╭─ EXERCISE DATA

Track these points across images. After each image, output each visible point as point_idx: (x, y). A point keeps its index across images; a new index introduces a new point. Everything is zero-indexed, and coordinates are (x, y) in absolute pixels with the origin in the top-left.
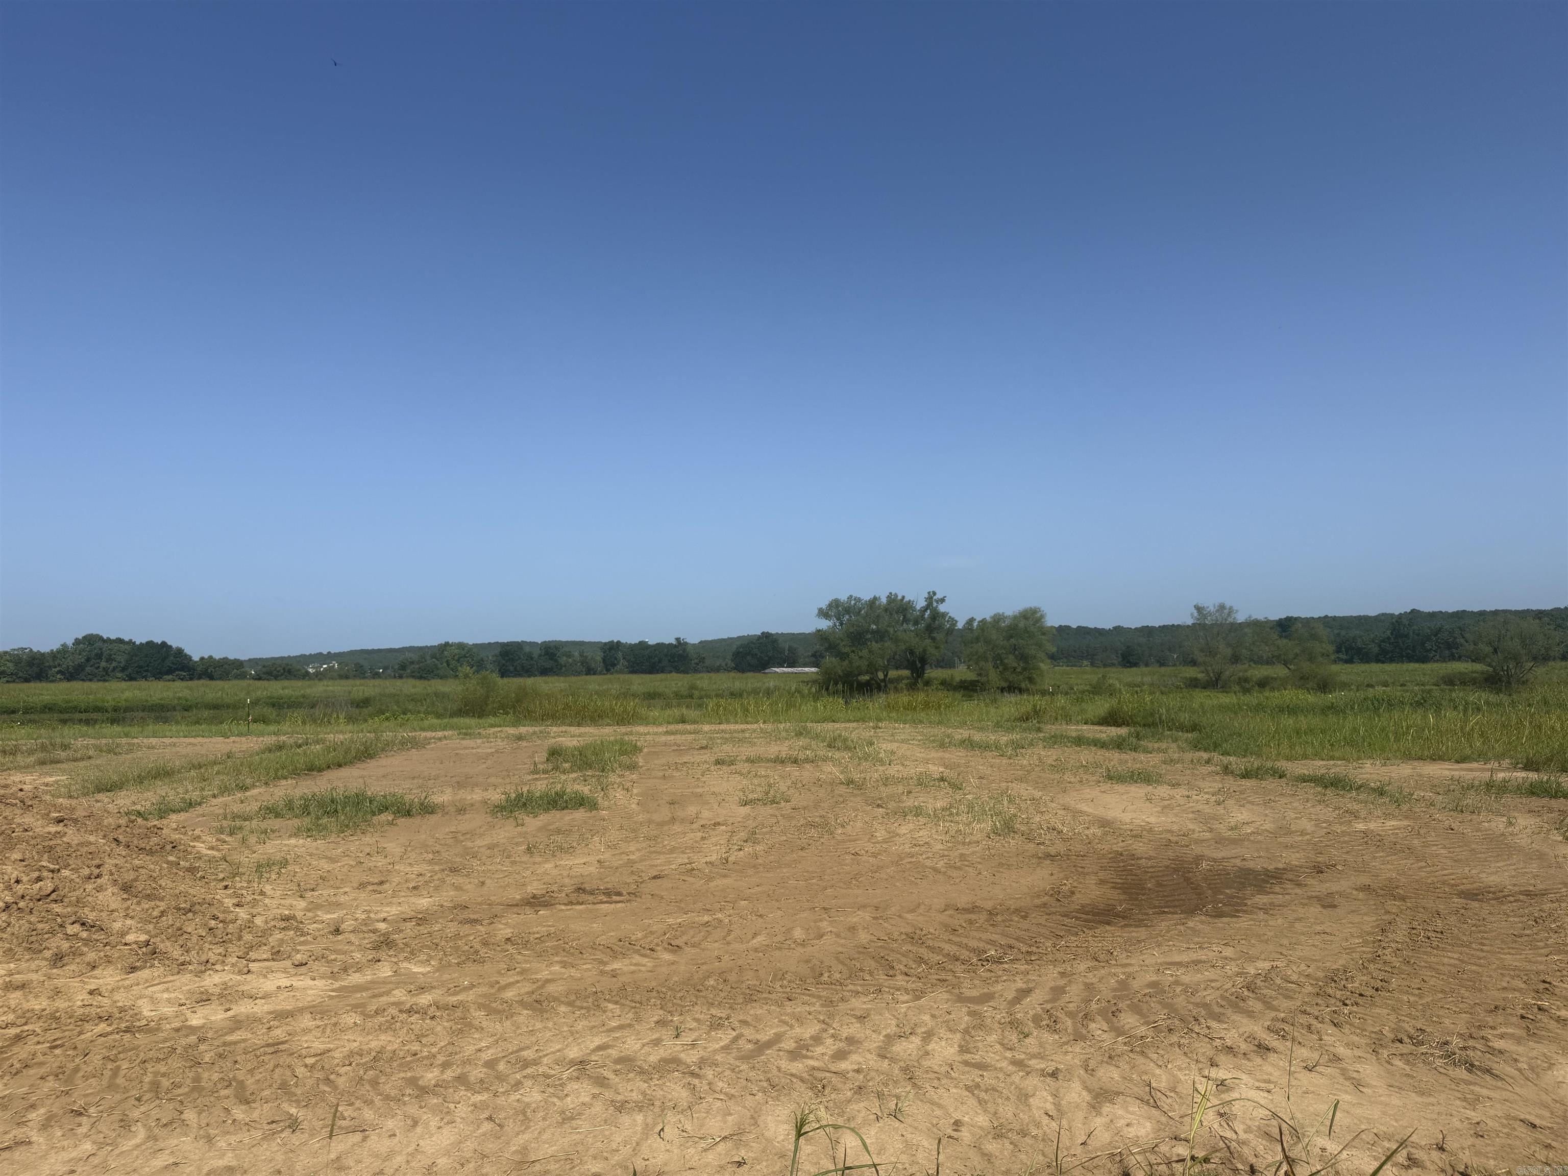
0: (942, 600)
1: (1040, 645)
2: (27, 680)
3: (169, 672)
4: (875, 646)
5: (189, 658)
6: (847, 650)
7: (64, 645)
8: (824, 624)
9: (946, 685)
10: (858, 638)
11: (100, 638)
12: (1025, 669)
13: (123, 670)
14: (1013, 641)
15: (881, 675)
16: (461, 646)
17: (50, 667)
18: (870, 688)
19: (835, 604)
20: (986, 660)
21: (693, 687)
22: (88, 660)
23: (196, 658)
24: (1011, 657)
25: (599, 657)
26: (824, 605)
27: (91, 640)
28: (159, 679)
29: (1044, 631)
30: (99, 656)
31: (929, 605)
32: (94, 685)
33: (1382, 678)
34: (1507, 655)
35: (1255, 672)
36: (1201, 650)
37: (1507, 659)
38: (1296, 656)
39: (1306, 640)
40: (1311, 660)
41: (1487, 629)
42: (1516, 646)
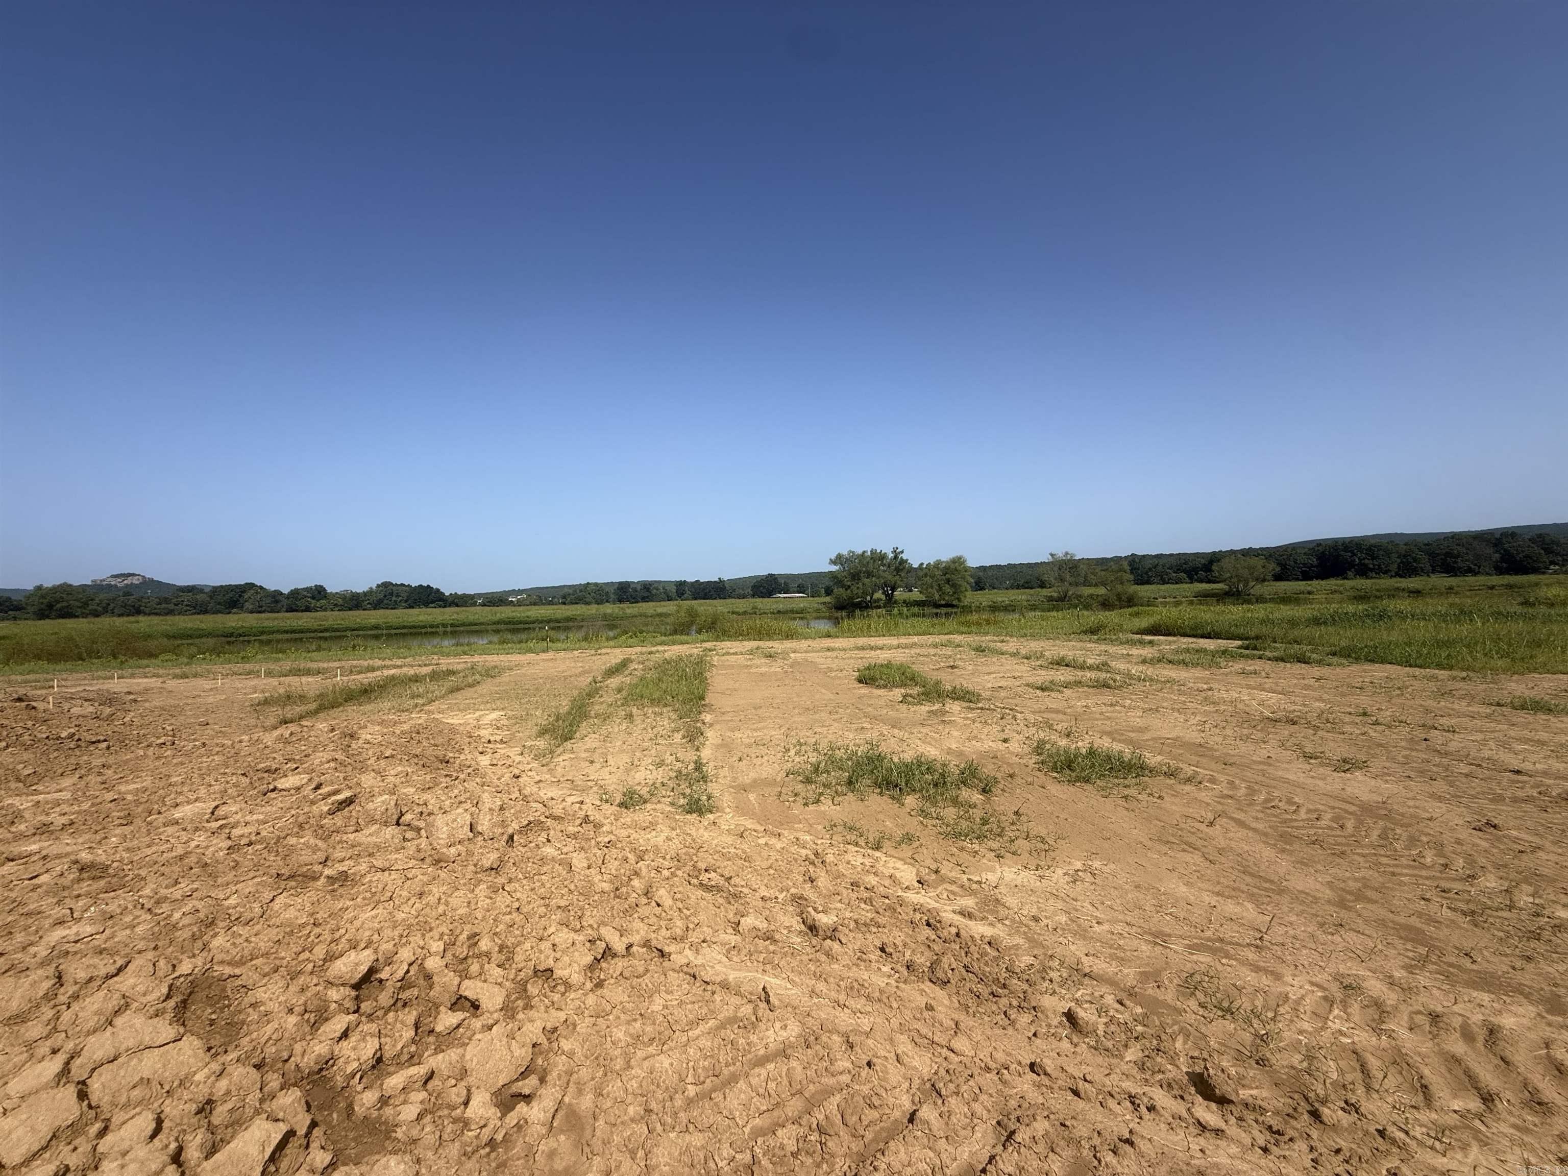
0: (902, 552)
1: (963, 578)
2: (350, 609)
3: (432, 602)
4: (867, 581)
5: (443, 594)
6: (849, 583)
7: (371, 588)
8: (834, 568)
9: (908, 604)
10: (855, 576)
11: (392, 584)
12: (954, 593)
13: (406, 601)
14: (948, 576)
15: (868, 598)
16: (596, 584)
17: (363, 601)
18: (864, 606)
19: (839, 557)
20: (932, 587)
21: (755, 608)
22: (385, 596)
23: (447, 594)
24: (947, 586)
25: (674, 589)
26: (833, 558)
27: (386, 585)
28: (427, 607)
29: (966, 569)
30: (391, 594)
31: (896, 557)
32: (388, 612)
33: (1162, 593)
34: (1240, 579)
35: (1087, 591)
36: (1056, 579)
37: (1239, 581)
38: (1112, 582)
39: (1117, 572)
40: (1122, 583)
41: (1226, 563)
42: (1245, 573)
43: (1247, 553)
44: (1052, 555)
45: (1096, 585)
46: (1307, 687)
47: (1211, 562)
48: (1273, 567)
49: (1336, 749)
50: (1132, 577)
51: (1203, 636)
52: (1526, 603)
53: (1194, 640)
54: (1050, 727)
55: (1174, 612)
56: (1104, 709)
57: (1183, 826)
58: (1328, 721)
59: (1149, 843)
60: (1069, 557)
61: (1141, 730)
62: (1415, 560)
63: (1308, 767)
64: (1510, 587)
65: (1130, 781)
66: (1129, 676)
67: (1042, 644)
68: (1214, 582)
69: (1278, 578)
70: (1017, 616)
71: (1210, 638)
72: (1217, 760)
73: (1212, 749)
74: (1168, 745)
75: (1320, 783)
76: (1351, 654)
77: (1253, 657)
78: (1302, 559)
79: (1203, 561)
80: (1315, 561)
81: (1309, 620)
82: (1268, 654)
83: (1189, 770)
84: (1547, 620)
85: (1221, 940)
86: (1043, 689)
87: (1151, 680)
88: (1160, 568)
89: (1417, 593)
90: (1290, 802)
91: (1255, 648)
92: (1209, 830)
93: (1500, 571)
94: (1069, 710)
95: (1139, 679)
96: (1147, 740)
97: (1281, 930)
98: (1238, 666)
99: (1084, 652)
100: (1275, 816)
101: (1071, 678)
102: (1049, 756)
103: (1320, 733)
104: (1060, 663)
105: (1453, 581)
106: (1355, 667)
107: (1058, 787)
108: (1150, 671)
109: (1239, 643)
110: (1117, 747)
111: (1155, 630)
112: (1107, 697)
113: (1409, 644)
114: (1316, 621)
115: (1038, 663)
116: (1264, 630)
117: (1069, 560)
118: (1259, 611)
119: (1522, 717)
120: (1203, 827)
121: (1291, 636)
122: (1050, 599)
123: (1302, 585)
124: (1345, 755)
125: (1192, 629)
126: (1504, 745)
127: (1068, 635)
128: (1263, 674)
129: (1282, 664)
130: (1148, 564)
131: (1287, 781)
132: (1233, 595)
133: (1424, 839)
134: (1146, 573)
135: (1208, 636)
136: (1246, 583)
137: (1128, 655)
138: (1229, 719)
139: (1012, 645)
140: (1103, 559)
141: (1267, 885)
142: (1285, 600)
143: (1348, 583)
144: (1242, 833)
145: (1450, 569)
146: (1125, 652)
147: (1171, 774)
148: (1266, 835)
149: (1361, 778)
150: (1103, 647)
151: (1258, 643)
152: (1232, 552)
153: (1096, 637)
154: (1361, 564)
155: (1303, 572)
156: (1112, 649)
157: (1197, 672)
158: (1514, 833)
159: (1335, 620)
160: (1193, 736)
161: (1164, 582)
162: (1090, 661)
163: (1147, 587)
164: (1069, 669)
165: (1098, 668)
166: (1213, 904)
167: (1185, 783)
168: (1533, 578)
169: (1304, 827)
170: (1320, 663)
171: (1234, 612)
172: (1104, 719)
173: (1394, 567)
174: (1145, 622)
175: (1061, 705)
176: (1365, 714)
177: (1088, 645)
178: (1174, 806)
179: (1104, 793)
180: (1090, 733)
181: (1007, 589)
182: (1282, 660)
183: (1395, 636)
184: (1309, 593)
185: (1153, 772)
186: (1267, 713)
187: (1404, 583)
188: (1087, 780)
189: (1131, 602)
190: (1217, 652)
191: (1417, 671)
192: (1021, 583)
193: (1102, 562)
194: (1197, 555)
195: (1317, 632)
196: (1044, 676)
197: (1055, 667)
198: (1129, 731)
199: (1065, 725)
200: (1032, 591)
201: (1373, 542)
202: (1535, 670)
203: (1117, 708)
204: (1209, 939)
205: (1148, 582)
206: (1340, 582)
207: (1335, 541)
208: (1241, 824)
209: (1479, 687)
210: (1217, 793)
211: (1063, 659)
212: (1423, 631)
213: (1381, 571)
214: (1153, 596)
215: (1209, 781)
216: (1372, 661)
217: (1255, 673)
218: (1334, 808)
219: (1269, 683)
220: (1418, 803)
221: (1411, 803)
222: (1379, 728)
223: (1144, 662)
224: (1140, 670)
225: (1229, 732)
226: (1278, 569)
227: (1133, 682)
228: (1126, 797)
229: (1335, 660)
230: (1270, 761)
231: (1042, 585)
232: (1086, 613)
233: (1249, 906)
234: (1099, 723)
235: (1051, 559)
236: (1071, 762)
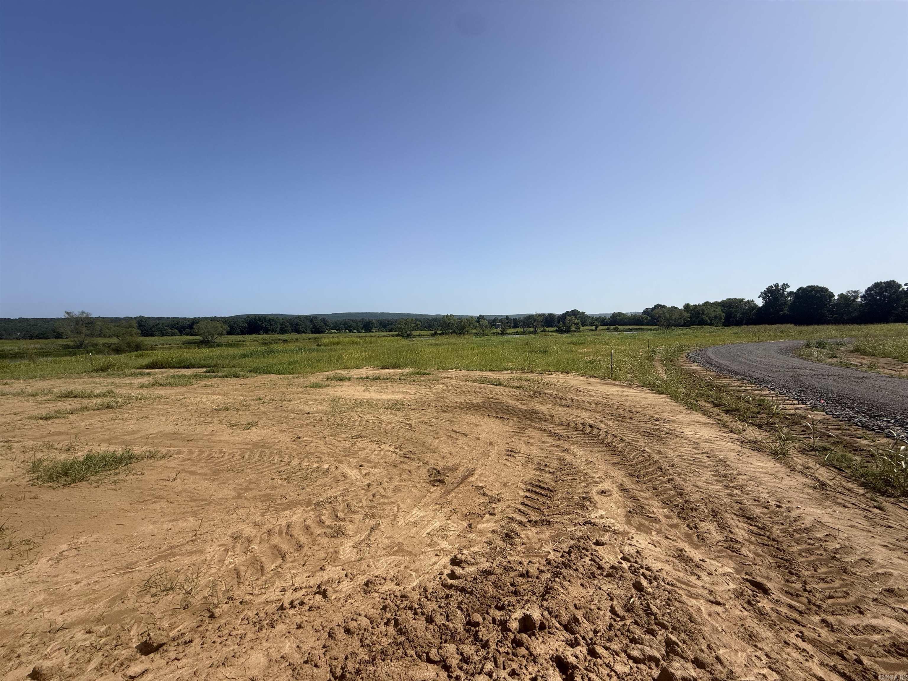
33: (161, 342)
34: (210, 334)
35: (101, 341)
36: (72, 332)
37: (209, 335)
38: (123, 334)
39: (128, 328)
40: (131, 335)
41: (202, 325)
42: (213, 331)
43: (213, 319)
44: (68, 313)
45: (110, 336)
46: (236, 390)
47: (193, 323)
48: (227, 328)
49: (245, 418)
50: (139, 331)
51: (184, 367)
52: (318, 345)
53: (179, 370)
54: (50, 447)
55: (167, 354)
56: (105, 423)
57: (155, 487)
58: (243, 405)
59: (129, 507)
60: (85, 315)
61: (134, 432)
62: (286, 326)
63: (232, 431)
64: (315, 338)
65: (121, 469)
66: (130, 397)
67: (53, 382)
68: (195, 335)
69: (229, 333)
70: (26, 362)
71: (188, 368)
72: (183, 440)
73: (181, 434)
74: (152, 438)
75: (237, 438)
76: (257, 371)
77: (211, 377)
78: (241, 324)
79: (188, 323)
80: (246, 325)
81: (241, 355)
82: (220, 374)
83: (164, 451)
84: (323, 351)
85: (172, 548)
86: (46, 419)
87: (146, 398)
88: (160, 326)
89: (285, 341)
90: (221, 452)
91: (213, 372)
92: (173, 484)
93: (313, 332)
94: (72, 431)
95: (137, 399)
96: (138, 438)
97: (207, 524)
98: (203, 383)
99: (93, 385)
100: (212, 462)
101: (78, 406)
102: (45, 471)
103: (240, 412)
104: (69, 395)
105: (298, 336)
106: (259, 377)
107: (53, 492)
108: (145, 392)
109: (205, 369)
110: (112, 449)
111: (153, 366)
112: (110, 414)
113: (280, 364)
114: (244, 356)
115: (47, 398)
116: (219, 362)
117: (85, 318)
118: (217, 351)
119: (313, 391)
120: (169, 484)
121: (232, 364)
122: (66, 347)
123: (240, 337)
124: (249, 421)
125: (178, 363)
126: (306, 403)
127: (79, 374)
128: (216, 386)
129: (226, 379)
130: (151, 323)
131: (220, 442)
132: (206, 343)
133: (276, 451)
134: (151, 329)
135: (187, 367)
136: (213, 335)
137: (131, 383)
138: (194, 414)
139: (17, 386)
140: (116, 318)
141: (202, 503)
142: (232, 345)
143: (261, 337)
144: (192, 478)
145: (298, 331)
146: (128, 382)
147: (152, 456)
148: (206, 475)
149: (255, 430)
150: (110, 380)
151: (215, 369)
152: (206, 318)
153: (105, 373)
154: (266, 327)
155: (241, 331)
156: (117, 381)
157: (179, 389)
158: (305, 438)
159: (252, 354)
160: (170, 428)
161: (163, 335)
162: (97, 391)
163: (149, 338)
164: (76, 399)
165: (104, 395)
166: (169, 527)
167: (160, 460)
168: (321, 335)
169: (226, 464)
170: (244, 376)
171: (204, 352)
172: (104, 431)
173: (278, 329)
174: (146, 361)
175: (64, 428)
176: (260, 399)
177: (98, 380)
178: (151, 476)
179: (96, 485)
180: (90, 444)
181: (17, 339)
182: (226, 377)
183: (276, 361)
184: (243, 341)
185: (139, 458)
186: (215, 407)
187: (282, 337)
188: (82, 479)
189: (138, 347)
190: (191, 376)
191: (282, 376)
192: (35, 335)
193: (116, 321)
194: (185, 319)
195: (244, 361)
196: (50, 408)
197: (63, 399)
198: (125, 435)
199: (66, 443)
200: (46, 341)
201: (270, 317)
202: (318, 371)
203: (116, 421)
204: (165, 551)
205: (152, 335)
206: (257, 336)
207: (255, 315)
208: (193, 473)
209: (301, 381)
210: (180, 460)
211: (71, 392)
212: (285, 358)
213: (274, 331)
214: (154, 344)
215: (177, 454)
216: (266, 373)
217: (212, 385)
218: (241, 449)
219: (218, 390)
220: (275, 436)
221: (272, 437)
222: (264, 405)
223: (142, 387)
224: (138, 392)
225: (192, 422)
226: (229, 328)
227: (132, 401)
228: (115, 482)
229: (251, 374)
230: (214, 433)
231: (59, 336)
232: (97, 356)
233: (191, 519)
234: (99, 434)
235: (67, 316)
236: (67, 469)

╰─

> _WORK REQUIRED_
All that is wanted is the stretch of lines above from the one containing "84: (1547, 620)" through the one containing "101: (1071, 678)", duplicated exactly.

> _EXERCISE RESULT_
84: (1547, 620)
85: (1221, 940)
86: (1043, 689)
87: (1151, 680)
88: (1160, 568)
89: (1417, 593)
90: (1290, 802)
91: (1255, 648)
92: (1209, 830)
93: (1500, 571)
94: (1069, 710)
95: (1139, 679)
96: (1147, 740)
97: (1281, 930)
98: (1238, 666)
99: (1084, 652)
100: (1275, 816)
101: (1071, 678)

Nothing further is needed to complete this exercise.